Stored entries =
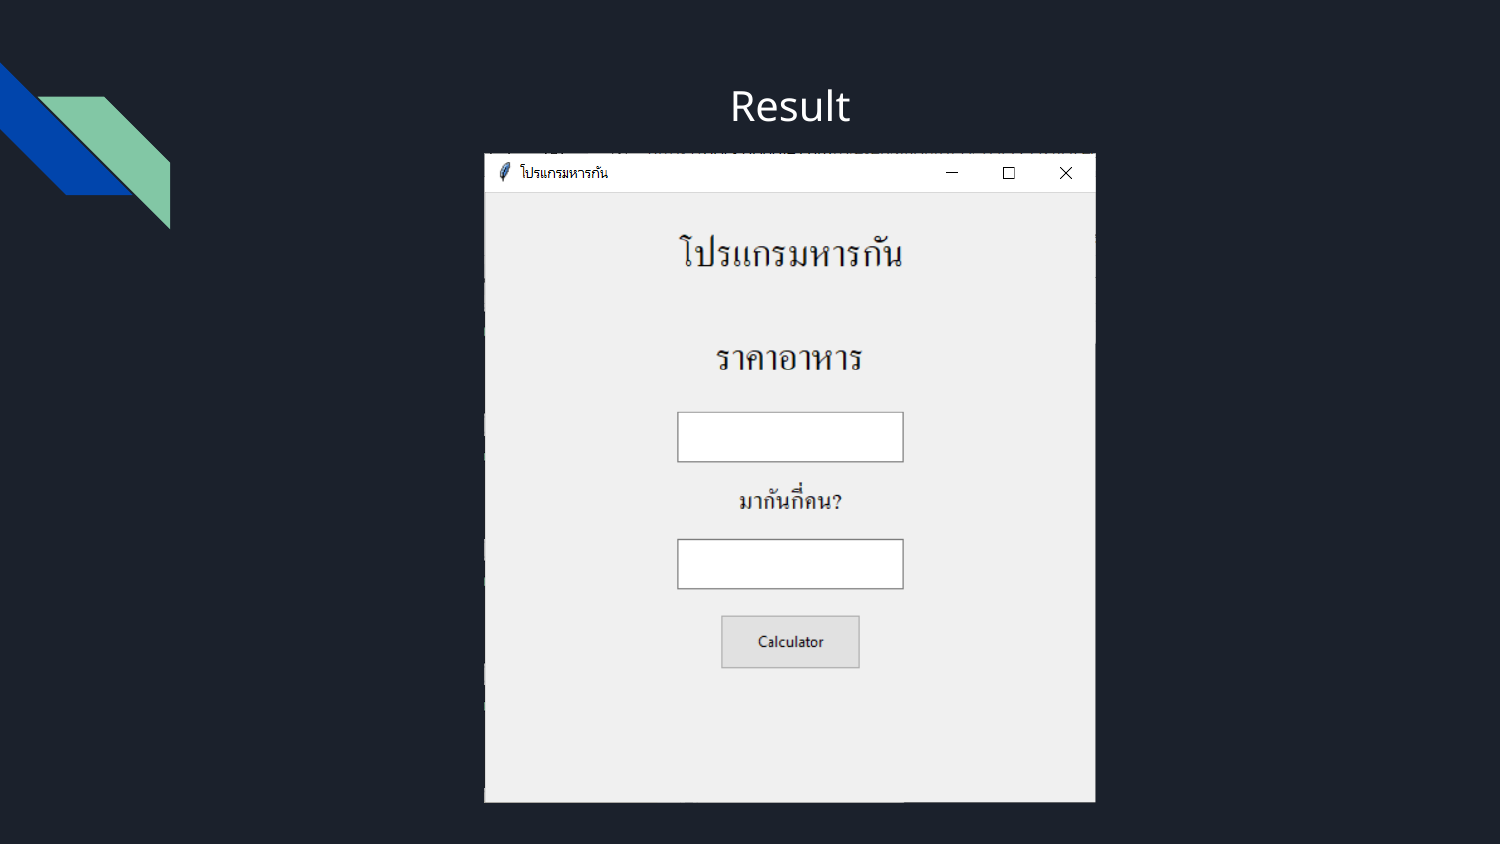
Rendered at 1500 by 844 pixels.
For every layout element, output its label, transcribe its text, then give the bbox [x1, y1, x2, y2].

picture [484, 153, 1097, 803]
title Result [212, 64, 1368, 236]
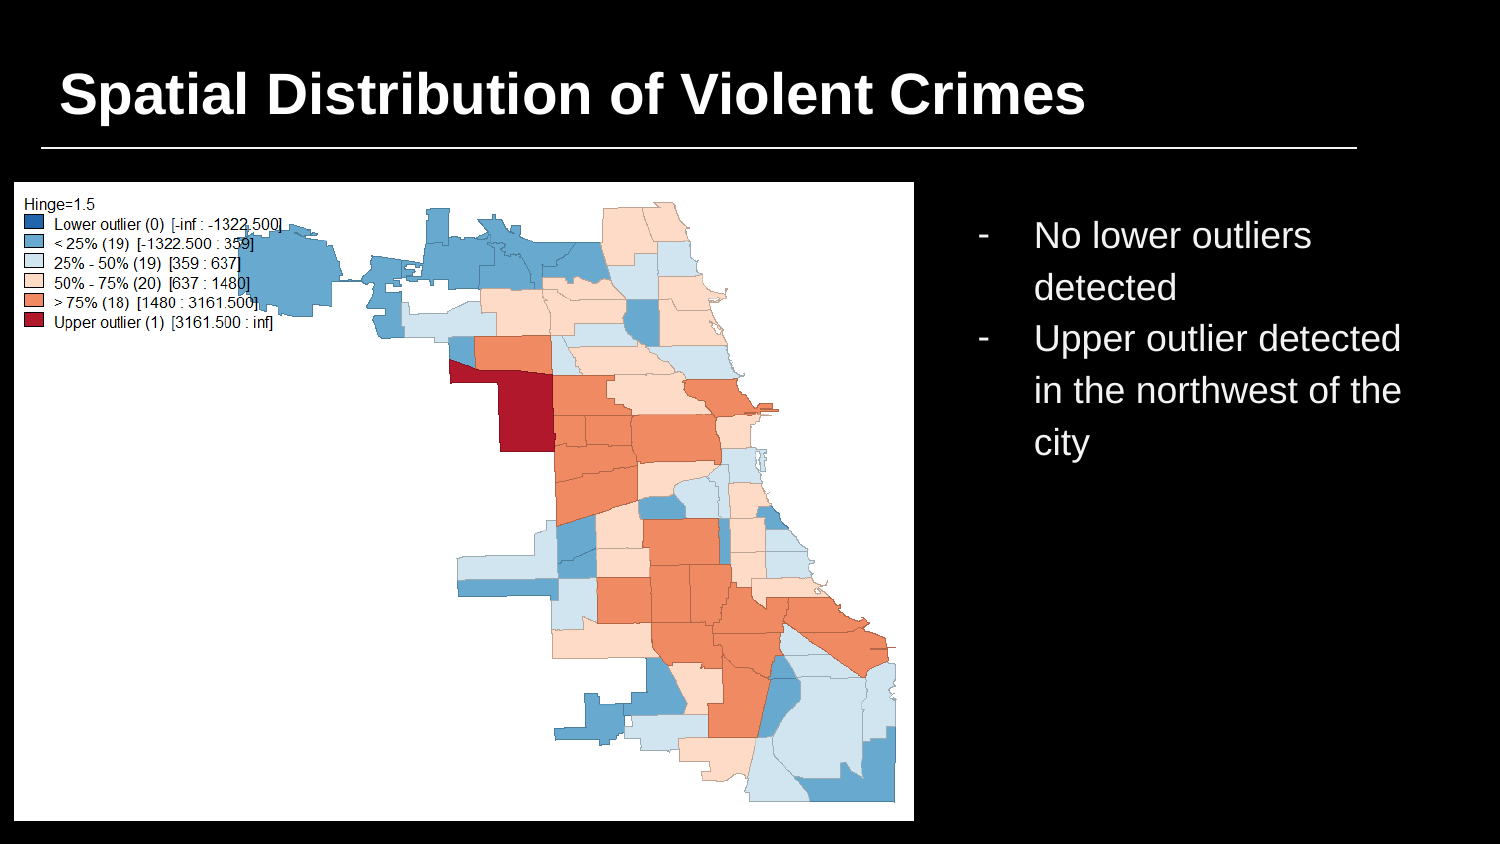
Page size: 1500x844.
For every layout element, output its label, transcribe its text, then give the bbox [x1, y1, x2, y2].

Your instructions = All lines from the line containing "Page size: 1500x844." through the last line of the data are to be repeated exactly; no other line belongs in the answer.

Exercise response =
Page size: 1500x844.
For every layout element, output its label, transcribe its text, then give the bbox [x1, y1, x2, y2].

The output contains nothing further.